Germany, who was an English teacher in 2020, said he promised Leone that if he was ever in the position to do so, he would do all he could to address or prevent situations like these as they came up.
But it wasn’t long until he learned some staff members were hurt by his speech. He was asked by the district human relations department not to return for the last week of school.
Germany suspects that he didn’t receive formal disciplinary action due to his then-status as a substitute administrator.
Multiple people present at the staff meeting confirmed that Germany did not name the teacher and did not mention any identifying details. Zamora, a teacher in attendance, said that he was not aware that the offending teacher was in the room.
“My thoughts were, ‘oh great, he wants to create an environment and culture where these things don’t happen,” Zamora said. “I was surprised to hear going into break that there were some disciplinary measures considered against him for these comments.”

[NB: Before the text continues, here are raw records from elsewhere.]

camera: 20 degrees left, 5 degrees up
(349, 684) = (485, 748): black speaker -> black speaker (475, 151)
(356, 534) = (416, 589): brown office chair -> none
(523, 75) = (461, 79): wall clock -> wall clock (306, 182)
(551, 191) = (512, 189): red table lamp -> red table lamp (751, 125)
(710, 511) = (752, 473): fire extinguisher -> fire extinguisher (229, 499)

In a letter to the teachers union, English teacher Lara Hoekstra expressed a similar sentiment.
“I did not interpret his statement about doing something about racism as a direct attack against teachers,” she wrote. “I heard him saying, and I do not believe I am alone in my interpretation, that he had vowed to work against systemic and institutional racism that allows a teacher of color to be assaulted by racial slurs in a school meeting and yet have to face that person on campus every day, knowing nothing of substance was ever done to rectify the wrong that was caused.”
Why the racial-slur incident can’t be discussed
When the offensive biology test became public, Leone worried that the teacher wouldn’t adequately be held accountable for his actions based on the way the teacher who used racial slurs in her presence was not disciplined.
The teacher who gave the test, Alex Nguyen, has been put on administrative leave and the district’s human relations department is still investigating the matter.
Leone and colleagues Zamora and Hoekstra are also concerned about how the administrative processes after these incidents make addressing racist behavior difficult or impossible.
The teachers association’s contract says that administrative criticisms of a member should be conducted in a private conference and directed only to the teachers involved. This rule is common in union contracts and can protect workers from feeling bullied in their work environment.
Leone, Zamora and Hoekstra take issue with this provision as it relates to teachers who have harmed others. The latter two wrote letters to district and union leaders to express their frustration with these processes.
“The threat of punitive action for Mr. Germany’s comments should be seen as a relevant example of institutional racism; and had punitive measures been implemented, they would have further undermined my trust in the district/union’s ability to protect antiracist pedagogy in my own classroom,” Zamora wrote.
Germany feltangry and saddened that his speech celebrating Leone and committing himself to antiracism was co-opted by the perpetrator of harm who shifted the narrative to make herself into the victim. Part of the reason he transitioned to an administrative role was to advance racial equity within the school. As a Black student and later one of the few Black teachers at Luther Burbank, he rarely had anyone seeking to protect him.
“I have a very similar background to our students and I believe that there’s no point in being in a position of authority if you’re not going to use it for good,” he said.
He said he is frustrated with the way that real life practices conflict with the district’s and union’s goal of creating an equitable environment.
“It becomes difficult for people that are trying to influence change because there are institutional barriers around it,” he said. “We all want an antiracist environment, but practically speaking the way these things work actually limits or harms doing anything proactive to advance those causes.”